[Date Prev][Date Next][Thread Prev][Thread Next][Date Index][Thread Index]

Re: [microblaze-uclinux] xenet_FifoSend(struct sk_buff *orig_skb,structnet_device *dev)



Hi,

I've been following the discussion on speeding up the ethernet with interest. I had a look at the do_csum() routine in the arch/microblaze/lib/checksum.c file and produced an assembler version in the hopes of providing some speedup.

I'm not familiar with how to best fold this into the normal code base - I just commented out the do_csum in the c file and added assly_csum.o to the makefile in that directory.

I've attached the assly_csum.S file to this message.

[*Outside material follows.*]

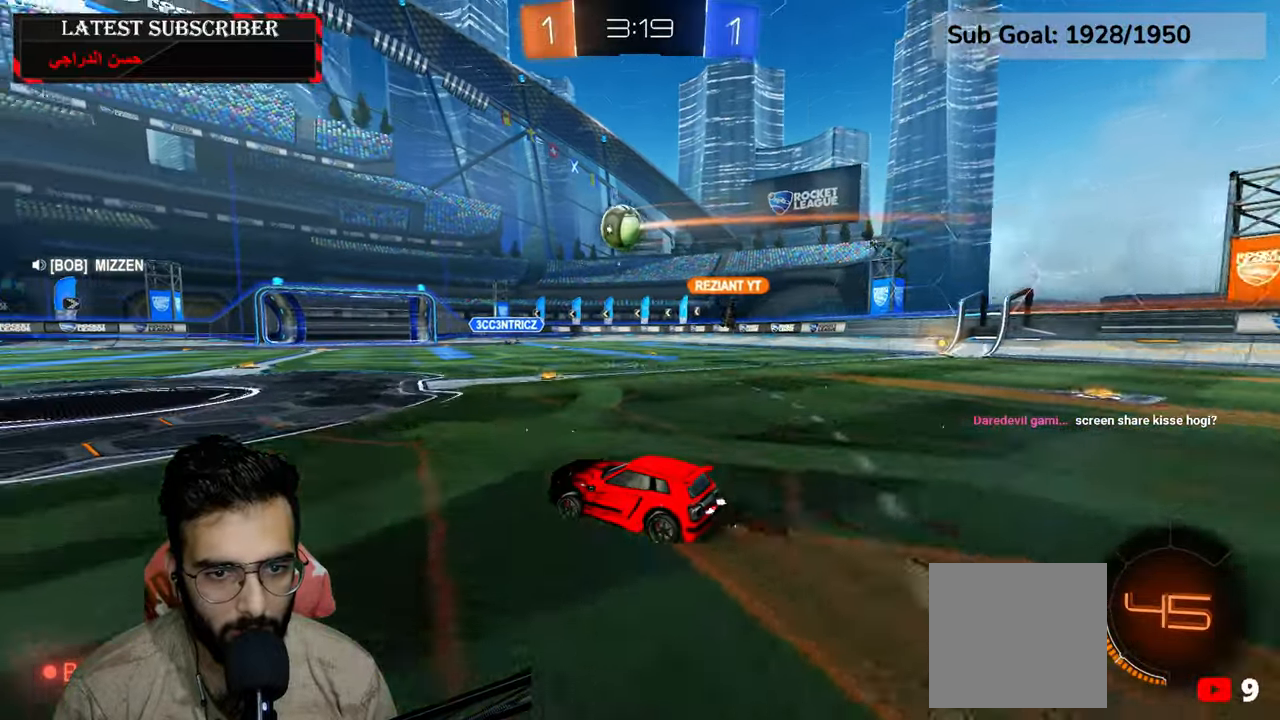
{"dt_ms": 1000, "buttons": ["R1"], "left_stick": "center", "right_stick": "center", "events": [[17, "R2", "down"], [134, "left_stick", "left"], [250, "left_stick", "center"], [367, "R2", "up"], [467, "left_stick", "left"], [717, "R2", "down"], [850, "left_stick", "center"], [934, "R2", "up"]]}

I'd be interested if the 100us checksum calculation in your test case below is changed much by using this optimization.

Jim Law
Iris Power LP


----- Original Message ----- From: "Brettschneider Falk" <fbrettschneider@xxxxxxxxxxxxxxx>
To: <microblaze-uclinux@xxxxxxxxxxxxxx>
Sent: Thursday, April 24, 2008 12:25 PM
Subject: RE: [microblaze-uclinux] xenet_FifoSend(struct sk_buff *orig_skb,structnet_device *dev)


Hi,

John Williams wrote:
> That's the primary entry point for the upper network layer
> to send a
> packet via this device.  The alignment requirement is deeply
> ingrained
> into the kernel.  The problem comes about because ethernet
> frame headers
> are not a multiple of 4 bytes long, but kernel expects (or at least
> assumes) that IP header fields are word aligned.
Here are 2 patches, applying both of them makes xenet_FifoSend() much faster. Patch skbuff.c.diff makes the data aligned for xenet_FifoSend(), patch adapter.c.diff checks the alignment and avoids memcpy() in case of that it's aligned. Patch skbuff.c.diff slows down tpc.c:tcp_sendmsg() because the memcpy() there has offset=2 now, but the second memcpy() which had offset=2 anyway is completely prevented now. So after all it's better now.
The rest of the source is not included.